Metabolic Dysfunction-Associated Steatohepatitis Detected by Neutrophilic Crown-Like Structures in Morbidly Obese Patients: A Multicenter and Clinicopathological Study
Mengqi Fan,
Erfei Song,
Yuying Zhang,
Pengfei Zhang,
Bing Huang,
Kaixuan Yan,
Wah Yang,
Subrata Chakrabarti,
Hema Mahajan,
Sen Yan,
Ying Xu,
Shuang Hua,
Wei Liu,
Cunchuan Wang,
Aimin Xu,
Dewei Ye
Affiliations
Mengqi Fan
Key Laboratory of Metabolic Phenotyping in Model Animals,
Guangdong Pharmaceutical University, Guangzhou, China.
Erfei Song
Department of Bariatric Surgery,
The First Affiliated Hospital of Jinan University, Guangzhou, China.
Yuying Zhang
Department of Obstetrics, Shenzhen Longhua Maternity and Child Healthcare Hospital, Shenzhen, China.
Pengfei Zhang
Key Laboratory of Metabolic Phenotyping in Model Animals,
Guangdong Pharmaceutical University, Guangzhou, China.
Bing Huang
Key Laboratory of Metabolic Phenotyping in Model Animals,
Guangdong Pharmaceutical University, Guangzhou, China.
Kaixuan Yan
Key Laboratory of Metabolic Phenotyping in Model Animals,
Guangdong Pharmaceutical University, Guangzhou, China.
Wah Yang
Department of Bariatric Surgery,
The First Affiliated Hospital of Jinan University, Guangzhou, China.
Subrata Chakrabarti
Department of Pathology and Laboratory Medicine,
Western University, London, ON, Canada.
Hema Mahajan
Institute of Clinical Pathology and Medical Research,
Pathology West, NSW Health Pathology, Sydney, NSW 2145, Australia.
Sen Yan
Dr. Everett Chalmers Hospital, Fredericton, NB, Canada.
Ying Xu
School of Chinese Medicine,
Guangdong Pharmaceutical University, Guangzhou, China.
Shuang Hua
Key Laboratory of Metabolic Phenotyping in Model Animals,
Guangdong Pharmaceutical University, Guangzhou, China.
Wei Liu
The First Affiliated Hospital of Guangzhou University of Chinese Medicine, Guangzhou, China.
Cunchuan Wang
Department of Bariatric Surgery,
The First Affiliated Hospital of Jinan University, Guangzhou, China.
Aimin Xu
State Key Laboratory of Pharmaceutical Biotechnology,
The University of Hong Kong, Hong Kong, China.
Dewei Ye
Key Laboratory of Metabolic Phenotyping in Model Animals,
Guangdong Pharmaceutical University, Guangzhou, China.

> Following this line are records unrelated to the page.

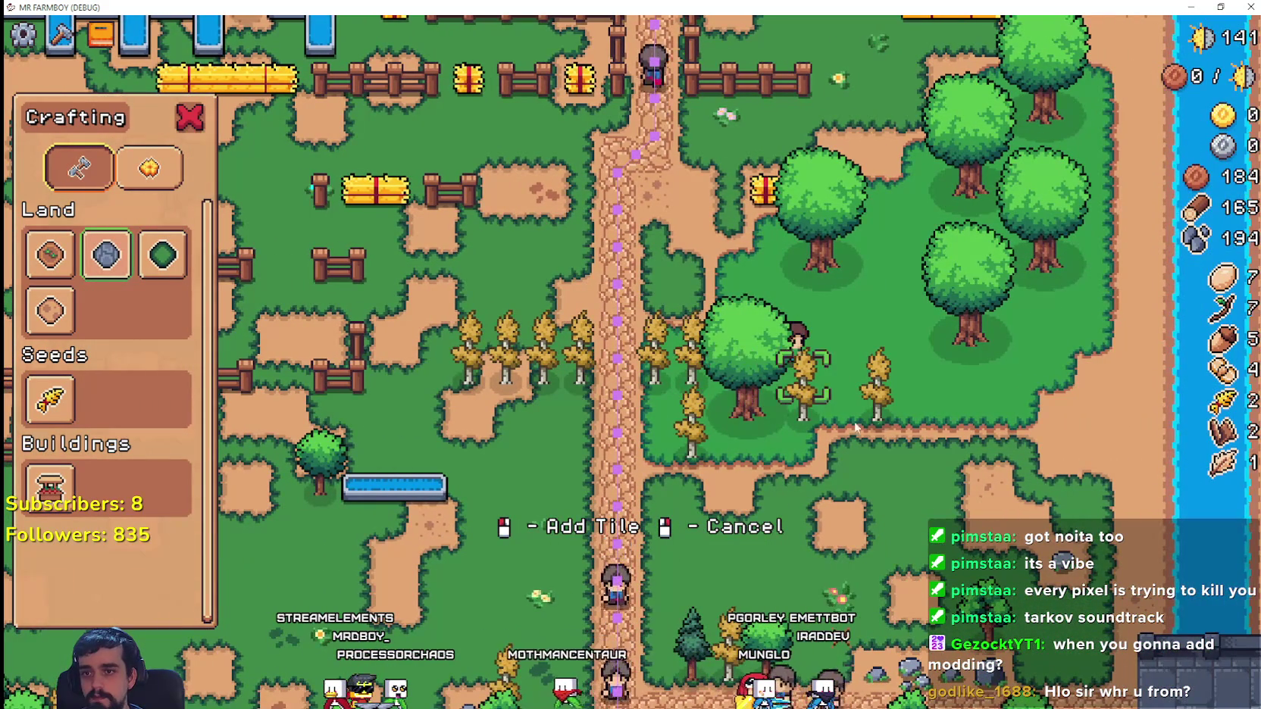
pyautogui.press('w')
pyautogui.press('a')
pyautogui.press('a')
pyautogui.press('s')
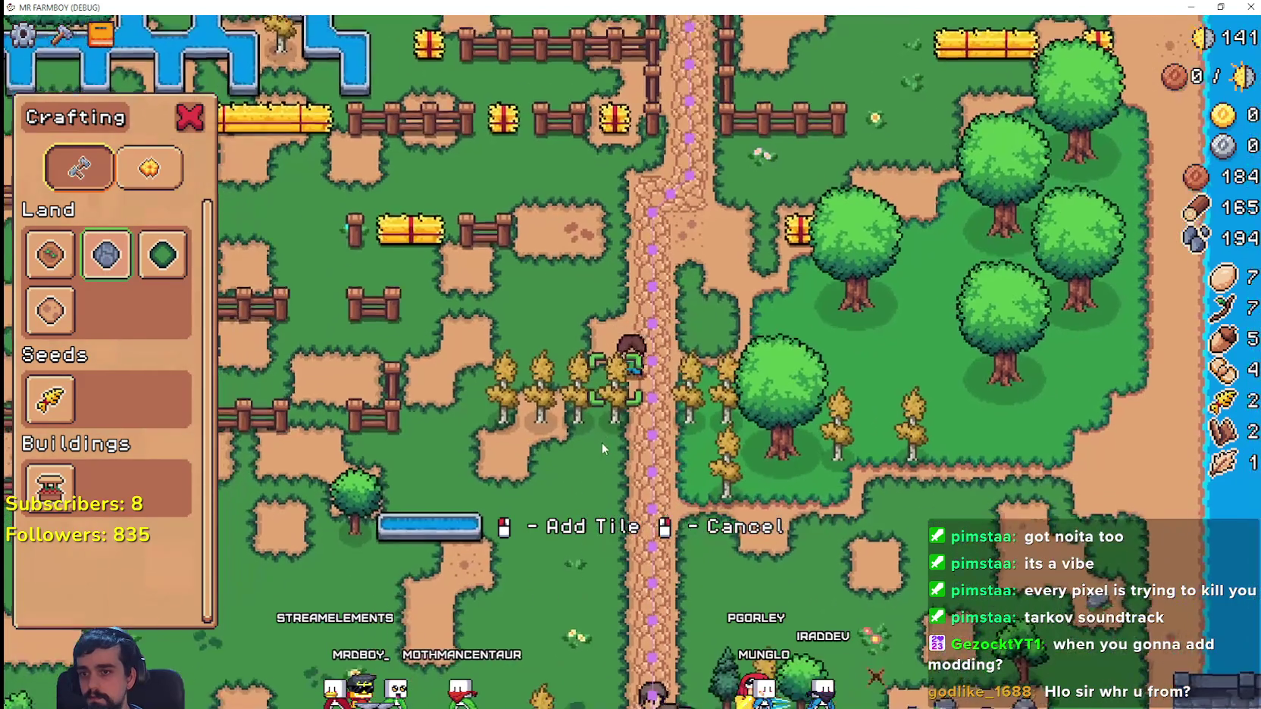
pyautogui.press('a')
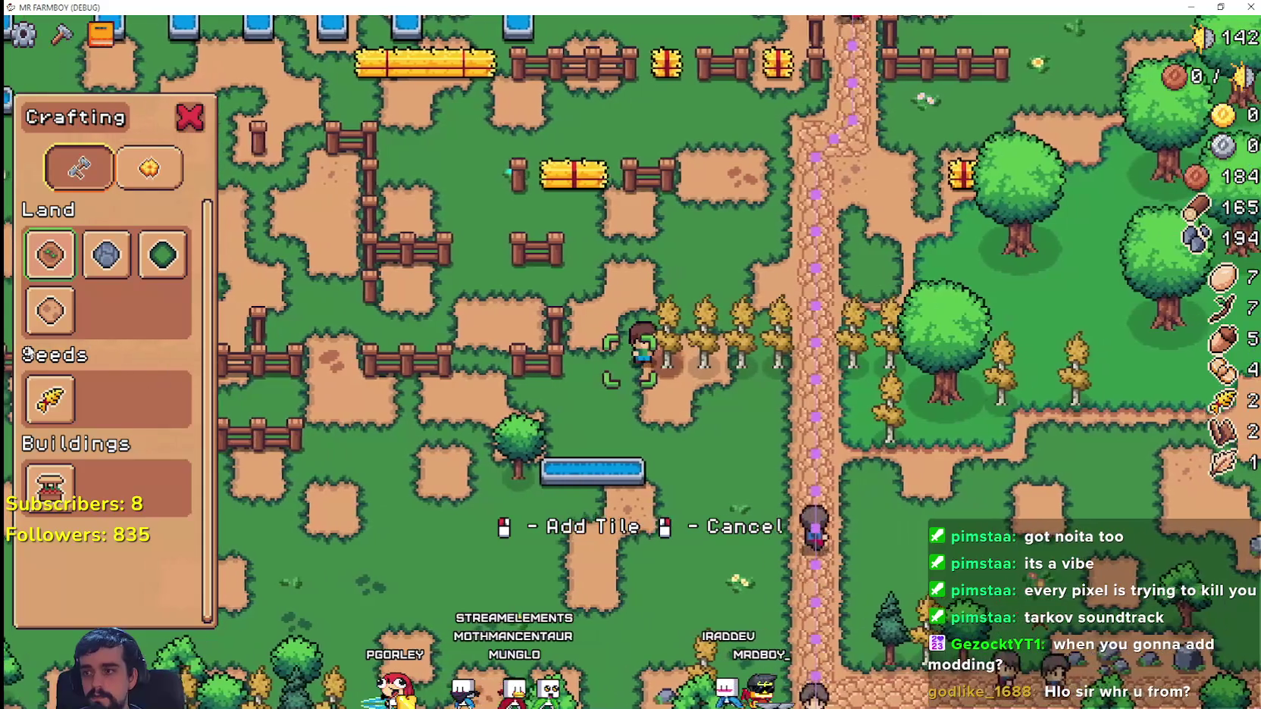
# - Try placing Wheat seeds and a Market near the trees, cancelling each without building
pyautogui.click(50, 400)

Metabolic dysfunction-associated steatohepatitis (MASH) is the progressive form of metabolic dysfunction-associated steatotic liver disease (MASLD), and closely associated with a high risk of liver-related morbidity and mortality. Although enhanced neutrophil infiltration of the liver is a histological hallmark of MASH, the morphological pattern of hepatic neutrophils and their relevance to the definition of MASH remain unknown. This clinicopathological study aimed to determine the association of neutrophilic crown-like structures (CLSs) in liver biopsies and evaluate their relevance to the histological diagnosis of MASH. A total of 483 morbidly obese adults who underwent bariatric surgery were recruited. Neutrophilic CLSs in liver biopsies were detected by immunohistochemistry for neutrophil elastase and proteinase 3. All participants were classified into 4 histological subgroups: no MASLD (118, 24.4%), MASLD (76, 15.7%), borderline MASH (185, 38.3%), and definite MASH (104, 21.5%). In the discovery cohort (n = 379), the frequency of neutrophilic CLSs increased in line with the severity of liver disease. The number of neutrophilic CLSs was positively correlated with established histological characteristics of MASH. At a cutoff value of 1.3 per 20× microscopic field exhibited a statistically significant accuracy to distinguish definite MASH from other groups (no MASLD, MASLD, and borderline MASH). The significance of neutrophilic CLSs in identifying borderline MASH and definite MASH was confirmed in an external validation cohort (n = 104). The frequency of neutrophilic CLSs was significantly higher than that of macrophagic CLSs. In conclusion, neutrophilic CLSs in the liver represent a typical histological characteristic of MASH and may serve as a promising indicator to improve the diagnostic accuracy of MASH during histological assessment of liver biopsies.